You'll use this to find this card
One issue that this card sketch doesn’t highlight is that the card-and-thread model is supposed to offer similar affordances as many social media services, like Twitter or Facebook. Those services have both highly optimised posting flows (they want to make it really, really easy for you to post quickly) and are also familiar to many. But the creation of a full card with title feels a bit off for a default in this context. You pretty much need to be able to create the simple kind of plain text cards that I sketched up above but without the anonymity issue that would prevent cards from being found or referred to.
This is why I prefer the summary label for the card’s ‘name’, at least for the moment. It implies a potentially longer text than ‘name’. (Thanks for the suggestion, John!) So, I could support a slightly different style for cards that only have a summary and no text in the body.
With edit mode on:
Edit mode would need to validate the summary on the fly, make sure it isn’t empty and that it is unique. And it could lock the card in edit mode if you enter an invalid summary.
This is aesthetically a bit rough but it feels right as an initial conceptual model. But I need to see it with more ‘stuff’ to be sure. Some links and attachments.

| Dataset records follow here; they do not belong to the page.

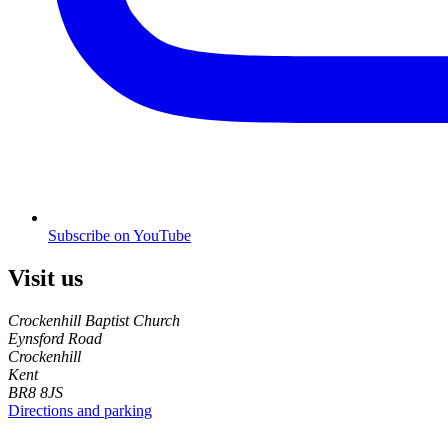
Subscribe on YouTube
Visit us
Crockenhill Baptist Church
Eynsford Road
Crockenhill
Kent
BR8 8JS
Directions and parking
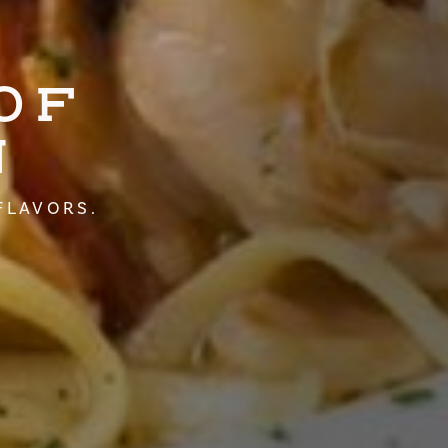
OF
N
FLAVORS.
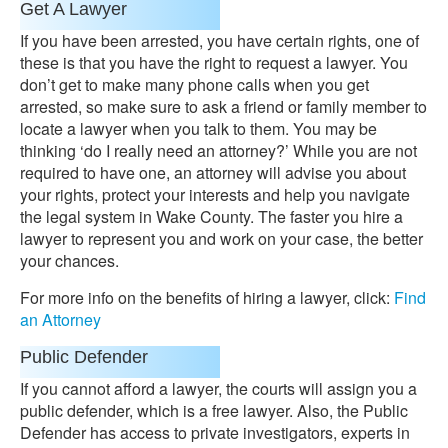
Get A Lawyer
If you have been arrested, you have certain rights, one of
these is that you have the right to request a lawyer. You
don’t get to make many phone calls when you get
arrested, so make sure to ask a friend or family member to
locate a lawyer when you talk to them. You may be
thinking ‘do I really need an attorney?’ While you are not
required to have one, an attorney will advise you about
your rights, protect your interests and help you navigate
the legal system in Wake County. The faster you hire a
lawyer to represent you and work on your case, the better
your chances.
For more info on the benefits of hiring a lawyer, click:
Find
an Attorney
Public Defender
If you cannot afford a lawyer, the courts will assign you a
public defender, which is a free lawyer. Also, the Public
Defender has access to private investigators, experts in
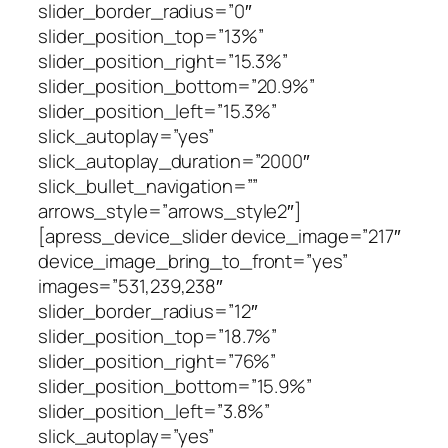
slider_border_radius=”0″
slider_position_top=”13%”
slider_position_right=”15.3%”
slider_position_bottom=”20.9%”
slider_position_left=”15.3%”
slick_autoplay=”yes”
slick_autoplay_duration=”2000″
slick_bullet_navigation=””
arrows_style=”arrows_style2″]
[apress_device_slider device_image=”217″
device_image_bring_to_front=”yes”
images=”531,239,238″
slider_border_radius=”12″
slider_position_top=”18.7%”
slider_position_right=”76%”
slider_position_bottom=”15.9%”
slider_position_left=”3.8%”
slick_autoplay=”yes”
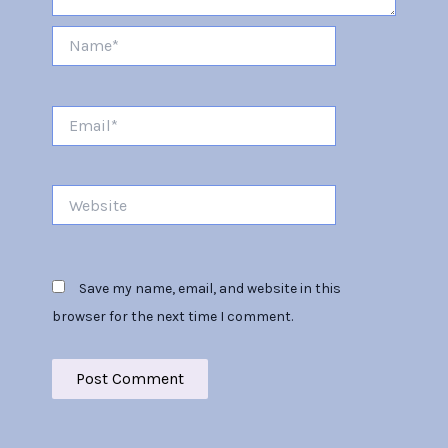
Name*
Email*
Website
Save my name, email, and website in this
browser for the next time I comment.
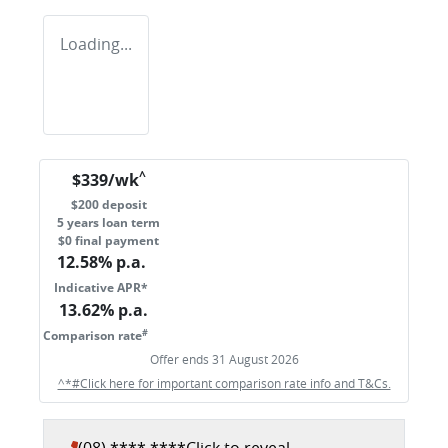
Loading...
^
$
339
/wk
$
200
deposit
5
years loan term
$0 final payment
12.58
% p.a.
Indicative APR*
13.62
% p.a.
#
Comparison rate
Offer ends
31 August 2026
^*#Click here for important comparison rate info and T&Cs.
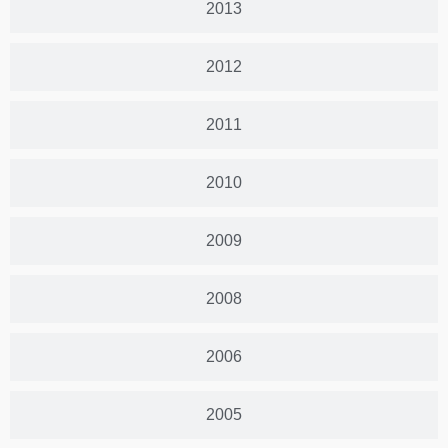
2013
2012
2011
2010
2009
2008
2006
2005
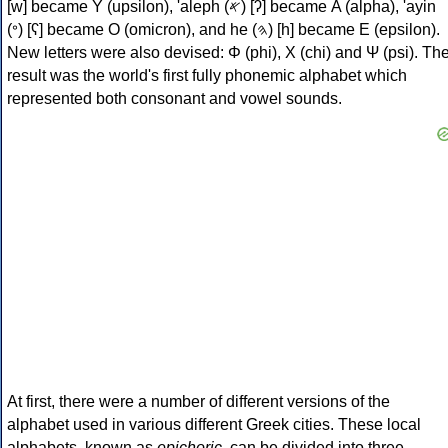
[w] became Υ (upsilon), 'aleph (𐤀) [ʔ] became Α (alpha), 'ayin
(𐤏) [ʕ] became Ο (omicron), and he (𐤄) [h] became Ε (epsilon).
New letters were also devised: Φ (phi), Χ (chi) and Ψ (psi). Th
result was the world's first fully phonemic alphabet which
represented both consonant and vowel sounds.
At first, there were a number of different versions of the
alphabet used in various different Greek cities. These local
alphabets, known as
epichoric
, can be divided into three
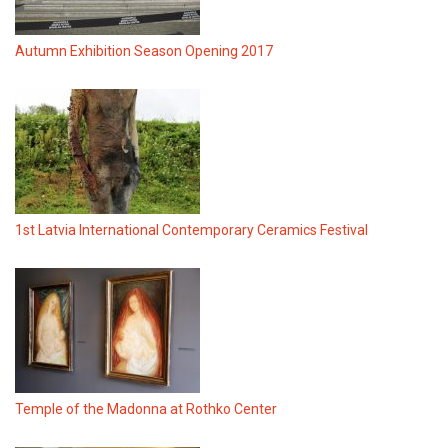
Autumn Exhibition Season Opening 2017
1st Latvia International Contemporary Ceramics Festival
Temple of the Madonna at Rothko Center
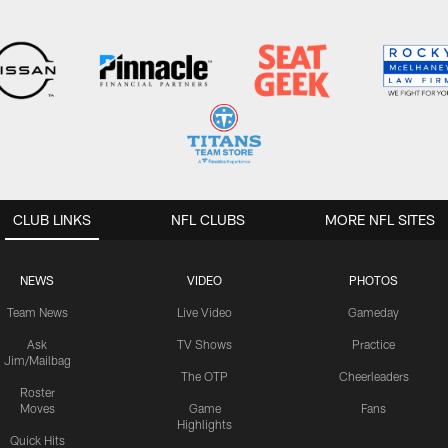
CLUB LINKS
NFL CLUBS
MORE NFL SITES
NEWS
VIDEO
PHOTOS
Team News
Live Video
Gameday
Ask
TV Shows
Practice
Jim/Mailbag
The OTP
Cheerleaders
Roster
Moves
Game
Fans
Highlights
Quick Hits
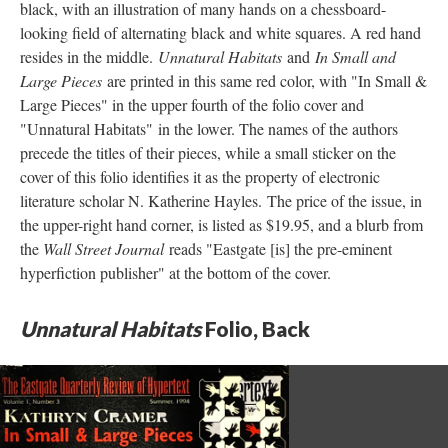
black, with an illustration of many hands on a chessboard-
looking field of alternating black and white squares. A red hand
resides in the middle.
Unnatural Habitats
and
In Small and
Large Pieces
are printed in this same red color, with "In Small &
Large Pieces" in the upper fourth of the folio cover and
"Unnatural Habitats" in the lower. The names of the authors
precede the titles of their pieces, while a small sticker on the
cover of this folio identifies it as the property of electronic
literature scholar N. Katherine Hayles. The price of the issue, in
the upper-right hand corner, is listed as $19.95, and a blurb from
the
Wall Street Journal
reads "Eastgate [is] the pre-eminent
hyperfiction publisher" at the bottom of the cover.
Unnatural Habitats
Folio, Back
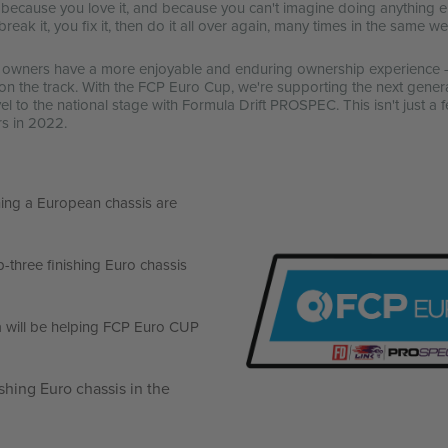
o because you love it, and because you can't imagine doing anything el
you break it, you fix it, then do it all over again, many times in the same 
r owners have a more enjoyable and enduring ownership experience - 
on the track. With the FCP Euro Cup, we're supporting the next gener
 to the national stage with Formula Drift PROSPEC. This isn't just a fe
rs in 2022.
ing a European chassis are
p-three finishing Euro chassis
a will be helping FCP Euro CUP
ishing Euro chassis in the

You'll use this to find this card
Even though I haven’t bothered to add the images to the link previews this feels like the right track. This doesn’t work as the final design, of course. But it would work as an initial sketch that can inform initial testing. Specifically, I need to do some testing to see if the conceptual model of the app is something that prospective users can figure out, what terms and labels make sense for them, that sort of thing. There’s nothing worse than testing a sketch or an idea for an UI and then figuring out afterwards that the basic design was never going to work for other reasons.
This is not the final design
The final design would have to be a lot less rough around the edges but an actual design for implementation needs to answer quite a few questions that this sketch doesn’t:
- Does it reuse the apps other, pre-existing affordances?
- How does drag and drop work, of the card and on the card? How do you indicate draggability? Does a grab handle work?
- Does it match the overall app’s design and UI?
- How much does it lean on OS conventions? Web conventions?
- Does it use rich text, markdown, syntax highlighting?
- How do we animate behaviours and transitions?
- How does it work with keyboard controls?
- What does it sound like to a screen reader?
- How do you distinguish links, cross-references, and attachments? How are they alike? How do they behave differently?
- How are the summary-only cards different? Does having a different style for these cards work? Will it be confusing or break the user’s mental model of what’s happening?
- Does this all make sense and fit together for the intended audience?
- How should the card’s summary reflect the current ‘find’ text?
And so many more. But this is a first step.